There is no sense of embarrassment in the expression of prejudice, but it hasn’t the expression of prejudice always been thus? An aunt, long dead objected to “the Irish”, an uncle of a similar vintage objected to “the Asians.” Having a grandfather who suffered persecution at the hands of Mosley’s Blackshirts, I grew up with stories of those who objected to “the Jews”. Always there was some group upon which to pick, never mind that the complainers would confess that they knew not a single person from the group they hated.
Living in Northern Ireland, the demonised were “the Catholics”. Sometimes the term was not even used. Living in a Catholic area, I travelled to a town near Belfast to take a service one Sunday evening.

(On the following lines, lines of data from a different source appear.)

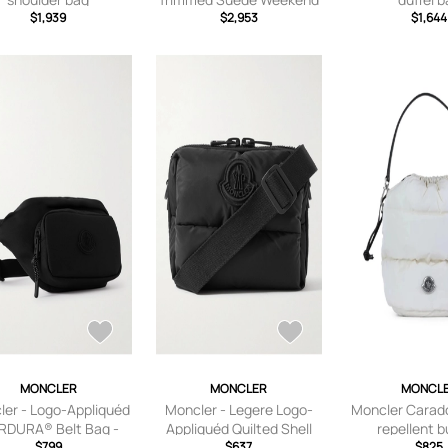
$1,939
Bag - Men - Brown
$2,953
$1,644
MONCLER
MONCLER
MONCL
ler - Logo-Appliquéd
Moncler - Legere Logo-
Moncler Carad
RDURA® Belt Bag -
Appliquéd Quilted Shell
repellent 
Men - Black
$799
Messenger Bag - Men -
$637
bagcaradoc 
$825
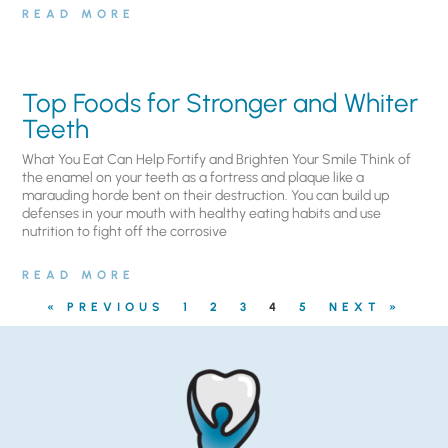
READ MORE
Top Foods for Stronger and Whiter
Teeth
What You Eat Can Help Fortify and Brighten Your Smile Think of
the enamel on your teeth as a fortress and plaque like a
marauding horde bent on their destruction. You can build up
defenses in your mouth with healthy eating habits and use
nutrition to fight off the corrosive
READ MORE
« PREVIOUS
1
2
3
4
5
NEXT »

“Where are you from?” asked the churchwarden. I told him. “There are a lot of ‘them’ down there”, he replied.
Feigning ignorance of his meaning, I said, “are there?”
“Them” in our community means “Travellers”. Never mind that they are children, never mind that they have the same rights as any other child, never mind that our school is meant to be inclusive, never mind that there are laws protecting minorities; they should go elsewhere.

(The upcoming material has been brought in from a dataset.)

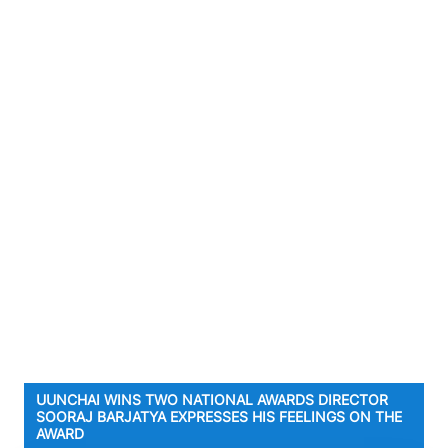
UUNCHAI WINS TWO NATIONAL AWARDS DIRECTOR
SOORAJ BARJATYA EXPRESSES HIS FEELINGS ON THE
AWARD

The singer Christy Moore does a version of Ewan McColl’s song, “Go, Move, Shift” , but Moore introduces a subtle change to the lyrics, a change which really encapsulates what is going on.
MacColl used to include the words:
“Born in a wagon on a building site
Where the ground was rutted by the trailer’s wheels
The local people said to me,
You’ll lower the price of property”
Moore’s version of “Go, Move, Shift” is unambiguous about from where prejudice comes, it is not the local people in Moore’s song who want the Travellers gone.
“Born in the common by a building site
Where the ground was rutted by the trail of wheels
The local Christian said to me,
“You’ll lower the price of property.”
Christy Moore would be unsurprised at the objections to the children. Isn’t it part of a long tradition? Isn’t just a reflection of prejudices that were always lurking under the surface? Doesn’t it reveal how little progress we have made?
When people object to children in a classroom, are we even worthy of the label “Christian”?